(Source document)
[Linux-cluster] Re: [NFS] [RFC] NLM lock failover admin interface

Tue Jun 13 03:17:50 UTC 2006

On Monday June 12, wcheng at redhat.com wrote:
> NFS v2/v3 active-active NLM lock failover has been an issue with our
> cluster suite. With current implementation, it (cluster suite) is trying
> to carry the workaround as much as it can with user mode scripts where,
> upon failover, on taken-over server, it:
> 
> 1. Tear down virtual IP.
> 2. Unexport the subject NFS export.
> 3. Signal lockd to drop the locks.
> 4. Un-mount filesystem if needed.
> 
...
>                                                                 we would
> like to be able to selectively drop locks (only) associated with the
> requested exports without disrupting other NFS services. 

There seems to be an unstated assumption here that there is one
virtual IP per exported filesystem.  Is that true?

Assuming it is and that I understand properly what you want to do....

I think that maybe the right thing to do is *not* drop the locks on a
particular filesystem, but to drop the locks made to a particular
virtual IP.

Then it would make a lot of sense to have one lockd thread per IP, and
signal the lockd in order to drop the locks.
True: that might be more code.  But if it is the right thing to do,
then it should be done that way.

On the other hand, I can see a value in removing all the locks for a
particular filesytem quite independent of failover requirements.
(End Source document)
Apply what you read:
1. List every line of the records that contains the string "minus", treating uppercase and lowercase as different.
2. Write what comes next in the mailing-list message about NFS lock failover, starting after its last sentence.
(Supplied entries)
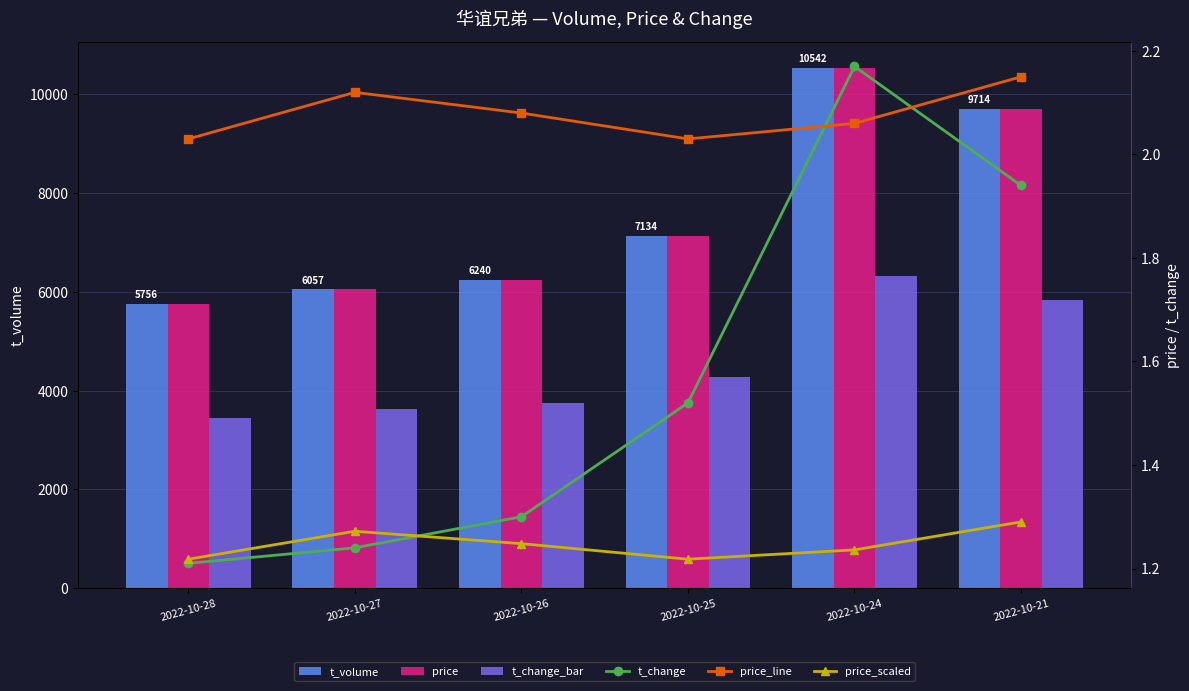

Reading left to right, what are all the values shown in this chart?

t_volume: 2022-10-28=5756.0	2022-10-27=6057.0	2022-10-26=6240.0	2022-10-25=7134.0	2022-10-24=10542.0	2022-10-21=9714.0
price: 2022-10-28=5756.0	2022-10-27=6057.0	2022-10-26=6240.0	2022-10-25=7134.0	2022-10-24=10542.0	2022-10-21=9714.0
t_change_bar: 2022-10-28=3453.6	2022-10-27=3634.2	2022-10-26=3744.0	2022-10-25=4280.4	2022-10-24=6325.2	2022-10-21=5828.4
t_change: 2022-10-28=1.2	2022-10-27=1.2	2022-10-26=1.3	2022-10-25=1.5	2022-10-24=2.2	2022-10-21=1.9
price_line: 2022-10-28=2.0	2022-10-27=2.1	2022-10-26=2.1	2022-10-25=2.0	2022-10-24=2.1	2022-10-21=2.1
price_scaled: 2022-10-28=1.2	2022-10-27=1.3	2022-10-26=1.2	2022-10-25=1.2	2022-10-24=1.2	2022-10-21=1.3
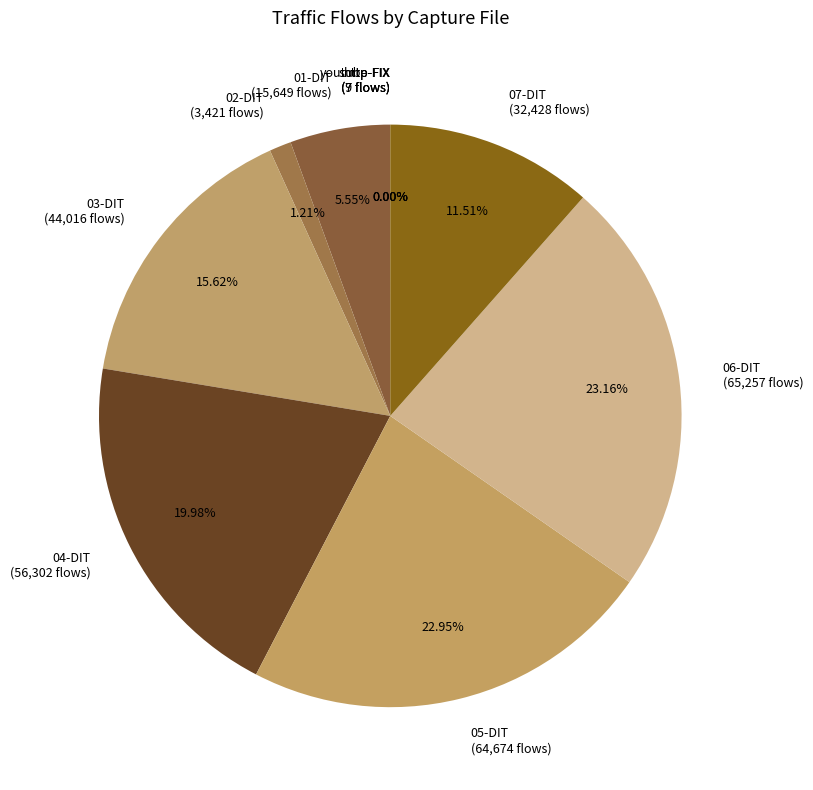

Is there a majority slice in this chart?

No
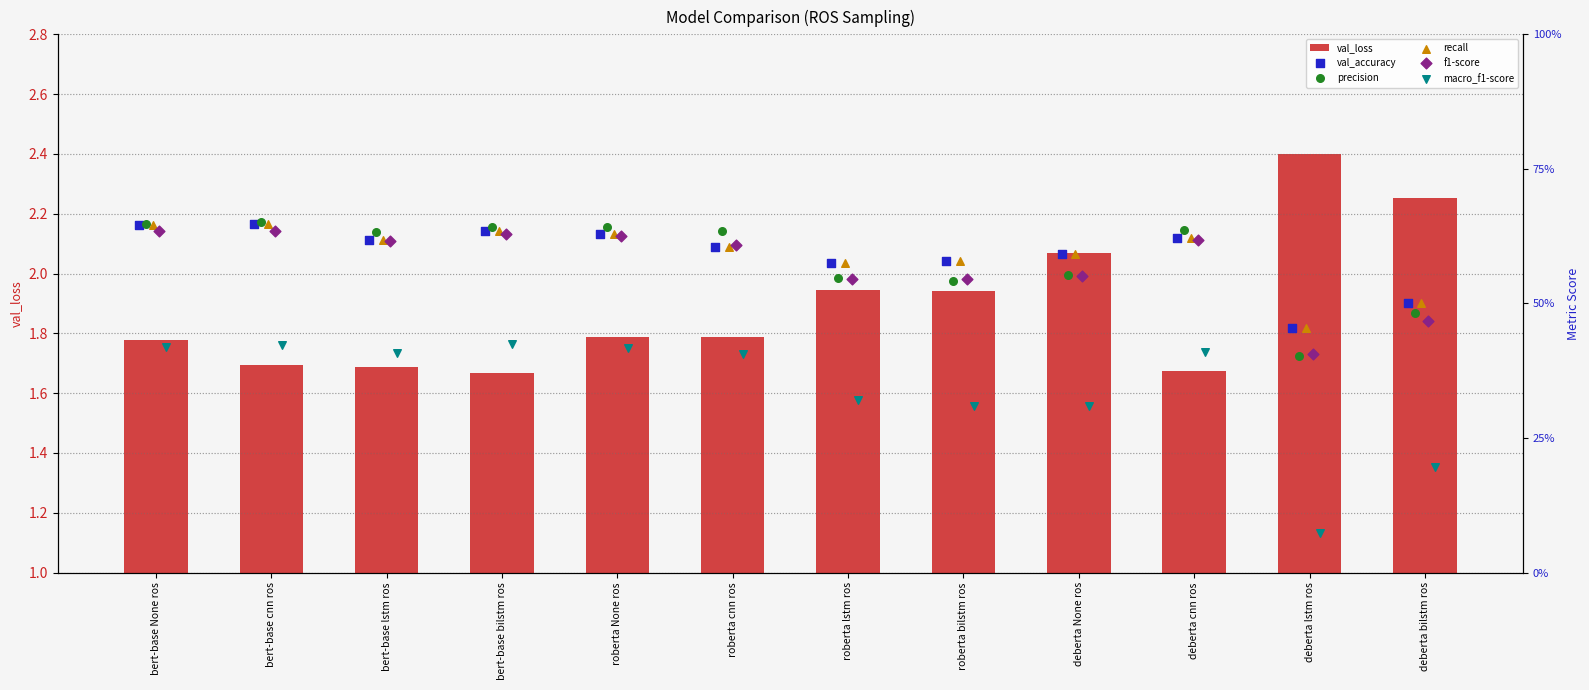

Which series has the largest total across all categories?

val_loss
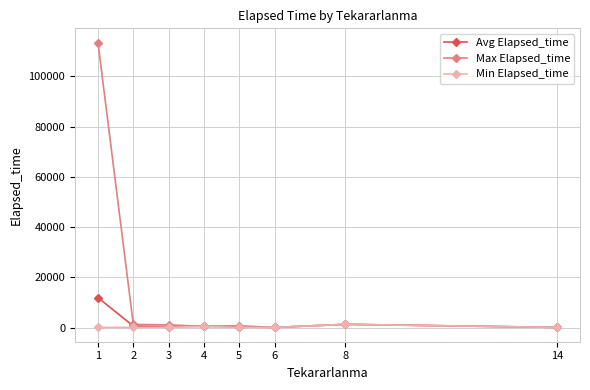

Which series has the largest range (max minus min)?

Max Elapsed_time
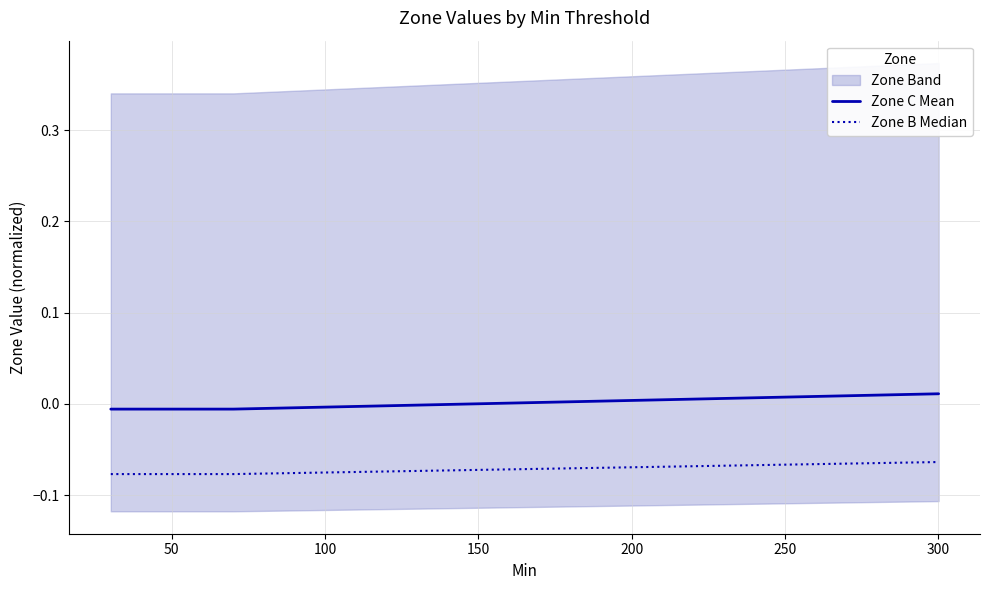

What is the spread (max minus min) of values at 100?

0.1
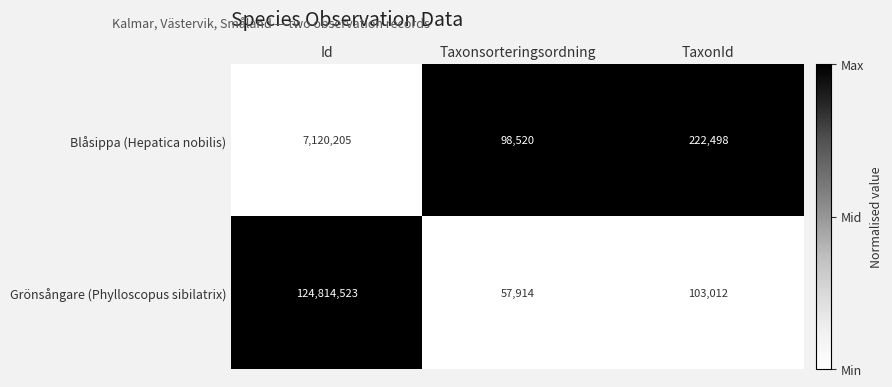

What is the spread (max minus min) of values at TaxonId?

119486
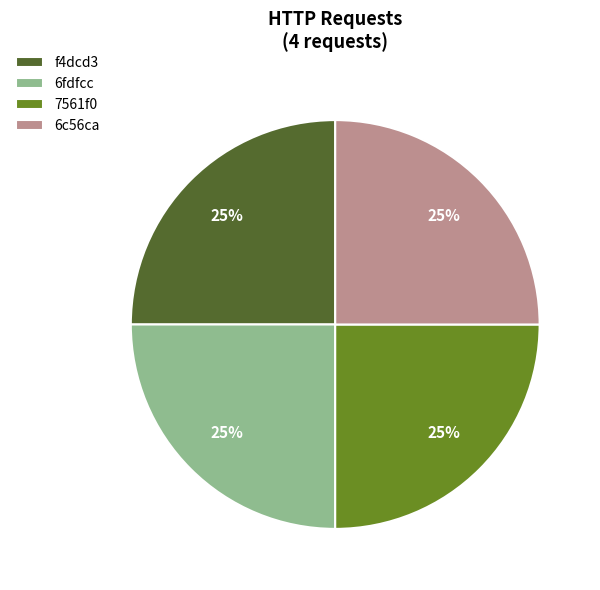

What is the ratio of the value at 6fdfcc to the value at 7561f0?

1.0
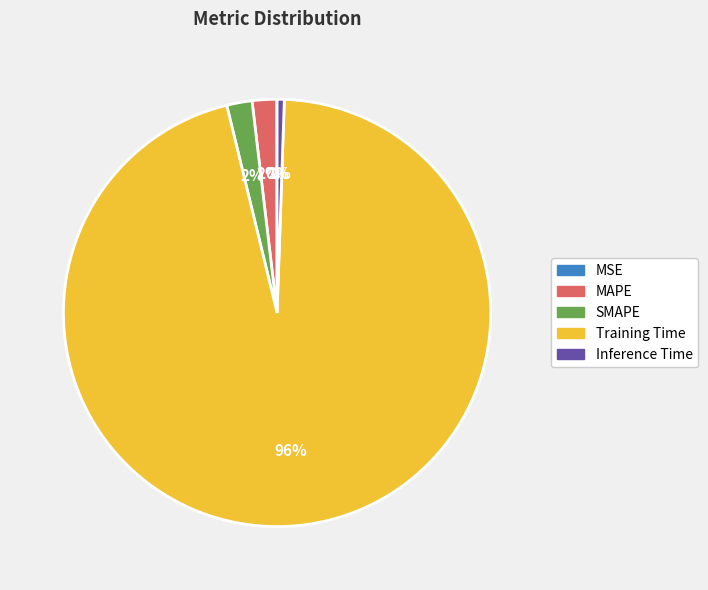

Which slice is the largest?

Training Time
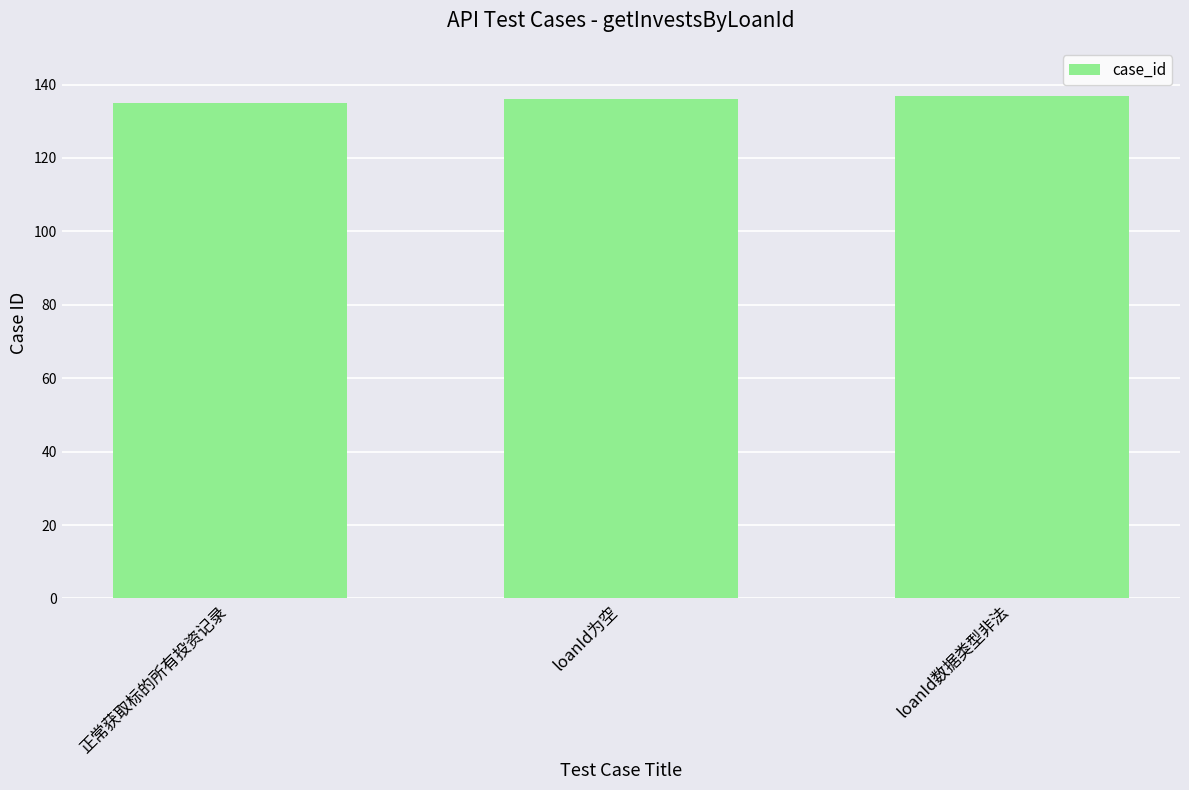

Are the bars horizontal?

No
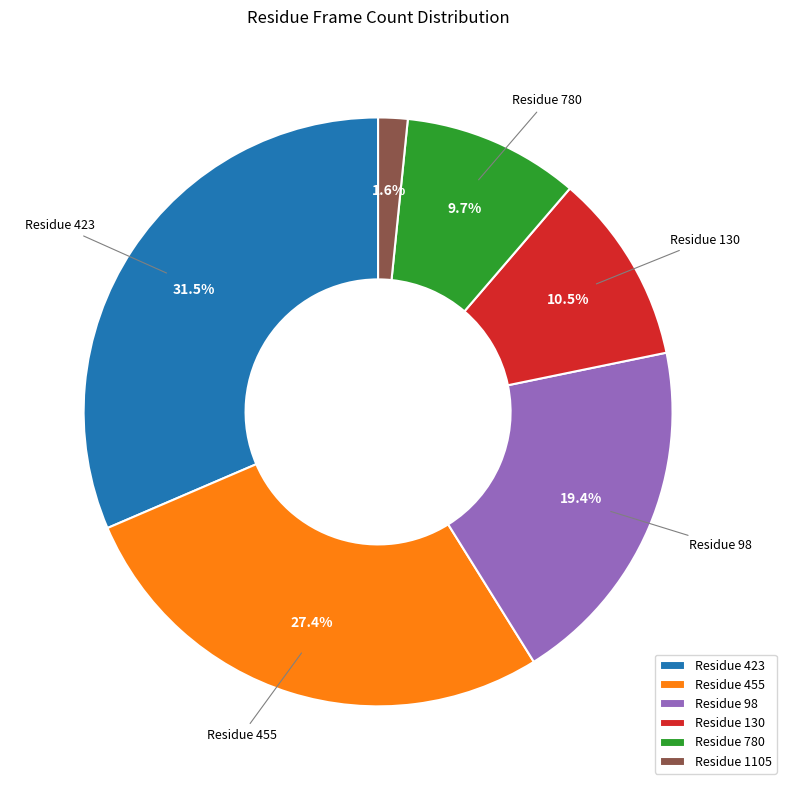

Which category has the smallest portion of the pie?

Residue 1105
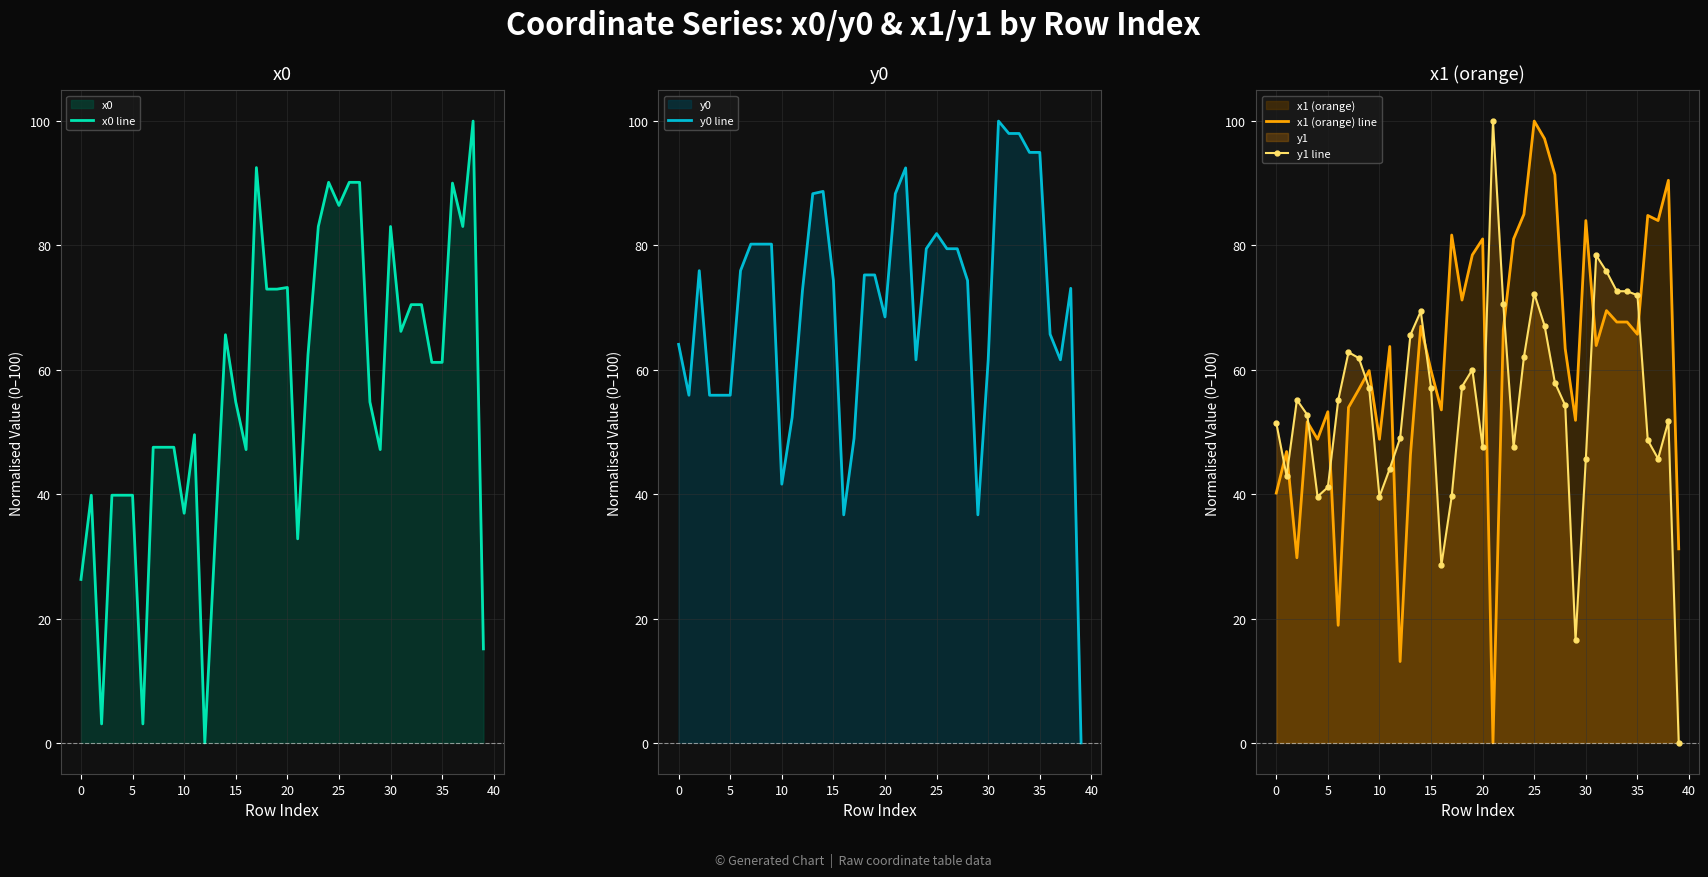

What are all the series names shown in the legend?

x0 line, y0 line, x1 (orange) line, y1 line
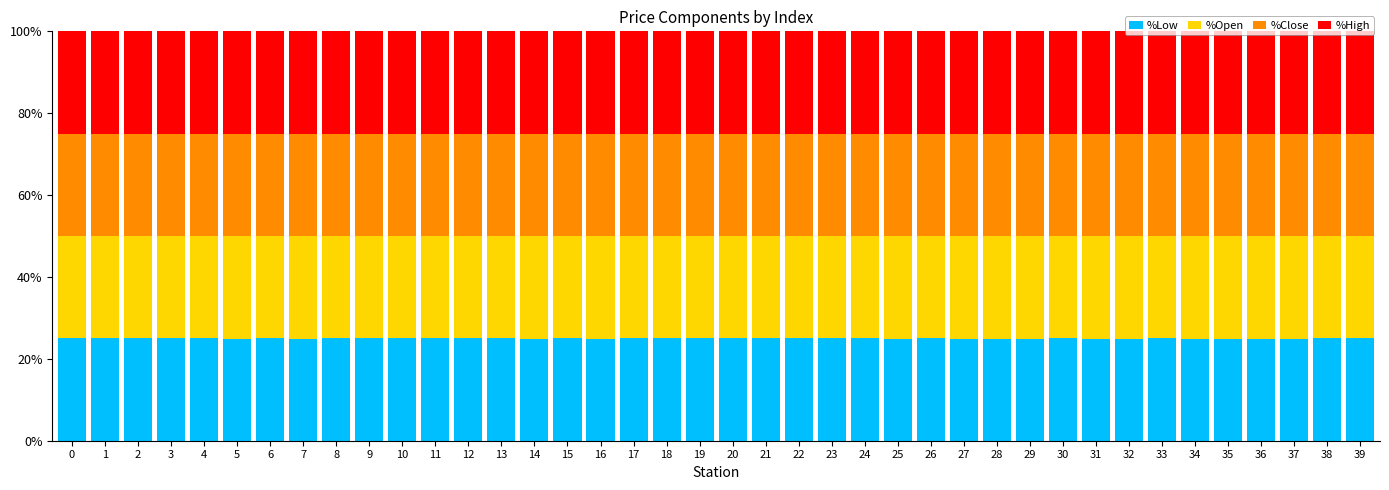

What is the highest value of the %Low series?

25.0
(End Supplied entries)
Results:
1.
Which series has the largest range (max minus min)?
What is the spread (max minus min) of values at 100?
What is the spread (max minus min) of values at TaxonId?

2.
If I want to force-unmount a filesystem, I need to unexport it, and I
need to kill all the locks.  Currently you can only remove locks from
all filesystems, which might not be ideal.

I'm not at all keen on the NFSEXP_FOLOCK flag to exp_unexport, as that
is an interface that I would like to discard eventually.  The
preferred mechanism for exporting filesystems is to flush the
appropriate 'cache', and allow it to be repopulated with whatever is
still valid via upcalls to mountd.

So:
 I think if we really want to "remove all NFS locks on a filesystem",
 we could probably tie it into umount - maybe have lockd register some
 callback which gets called just before s_op->umount_begin.

 If we want to remove all locks that arrived on a particular
 interface, then we should arrange to do exactly that.  There are a
 number of different options here. 
  One is the multiple-lockd-threads idea.
  One is to register a callback when an interface is shut down.
  Another (possibly the best) is to arrange a new signal for lockd
  which say "Drop any locks which were sent to IP addresses that are
  no longer valid local addresses".

So those are my thoughts.  Do any of them seem reasonable to you?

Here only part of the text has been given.